Labour has decided to start their campaign with a bang, pruning women of colour and left wingers from the ballot due to reasons such as liking tweets sharing Jon Stewart videos. At the end of the day it boils down to support for Palestine.
Looks like Labour is doing what they can to make sure UK politics remains completely fucked even after the end of the Tory rule.
I was making my own post about this, but I’ll just post what I was going to write here instead of having two posts about the same thing.
Labour deselects left-wing candidates
Two Corbynist have been barred from standing by Labour party, with a third suspected to be also soon be barred.
Lloyd Russell-Moyle, MP for Brighton Kemptown, has had what he described as a ‘politically motivated’ complaint made about his behaviour eight years ago. He notes that the complaint being made so close to the election that there isn’t time for him to clear his name before then.
Meanwhile, Faiza Shaheen, candidate for Chingford and Woodford Green, announced on Newsnight that she had been deselected over a collection posts and likes she made on Twitter. She says one of the tweets brought up is one describing her experiences of Islamophobia within the Labour Party.
One that she apologised directly for is this tweet of a John Steward sketch captioned with “every time you say something even mildly critical of Israel, you’re immediately assailed by scores of hysterical people”.
Leaked Whatsapp messages have revealed that Poplar and Limehouse MP Apsana Begum has had a complaint made to the NEC about her by her CLP calling for a selection vote, supposedly from friends of her abusive ex-husband.
These announcements come on that back of Starmer allies being parachuted into seats, including director of think tank Labour Together Josh Simons, and NEC member and director of Labour First and We Believe in Israel Luke Akehurst.
Much more informative than my post - thank you for the write-up, sorry for jumping the line!
Looks like Labour is doing what they can to make sure UK politics remains completely fucked even after the end of the Tory rule.
Literally what Starmer was brought in to do - make sure the country continues to be run by and for capitalists.
How anyone can see what he’s done and continues to do to the party (never mind what little his party does as the opposition) and still think he works for anyone but the establishment is wildly depressing.
ge2024: basically just trading the blue tories for the red tories.
Has “people of colour” caught on over here now? It always sounded uncomfortably close to “coloured people” as a kind-of-offensive term for all non-whites.
That’s how it used to be used, but has since been reclaimed. It’s safe to use.
That’s good to know. Doesn’t really matter if I think it’s weird as long as it’s not actually upsetting anyone!
Pretty sure the UK term was BAME, but US culture is pretty pervasive.
There has been a move away from BAME in recent years in favour of more accurate, less broad terms:
https://www.bbc.com/news/uk-53194376
https://civilservice.blog.gov.uk/2022/05/19/why-weve-stopped-using-the-term-bame-in-government/
Thanks, those were both really good articles!
Seems “BAME” is being rejected mostly for qualities it shares with the term “PoC”.
Happy to help, and yes, there is definitely a move away from the more general “catch-all” terms that seem to exist mostly to make life easier for those outside of the group in question, rather than those in it. It’s a good move.
They’re basically fancy ways of saying “non white”.
There’s a use case for making that distinction but it’s a lot narrower than expecting people to self-identify in those terms.

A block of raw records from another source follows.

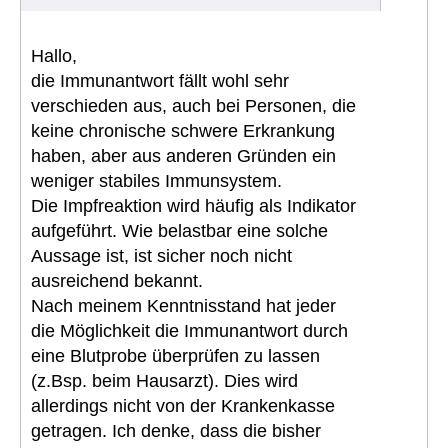
Hallo,
die Immunantwort fällt wohl sehr
verschieden aus, auch bei Personen, die
keine chronische schwere Erkrankung
haben, aber aus anderen Gründen ein
weniger stabiles Immunsystem.
Die Impfreaktion wird häufig als Indikator
aufgeführt. Wie belastbar eine solche
Aussage ist, ist sicher noch nicht
ausreichend bekannt.
Nach meinem Kenntnisstand hat jeder
die Möglichkeit die Immunantwort durch
eine Blutprobe überprüfen zu lassen
(z.Bsp. beim Hausarzt). Dies wird
allerdings nicht von der Krankenkasse
getragen. Ich denke, dass die bisher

Which, within that use case (e.g talking about wide and systemic oppression by white-led cultures) I guess that could be like the argument some people from certain countries have made that “Third World” is useful term because it does retain the history of its useage, whereas when it’s exchanged for terms like LDCs>Global South>LICs>etc that sort of obscures the historical material conditions and relational aspects which inform the present. Or something.
Tories leave massive open goal for Labour. Labour: what if we were the Tories too!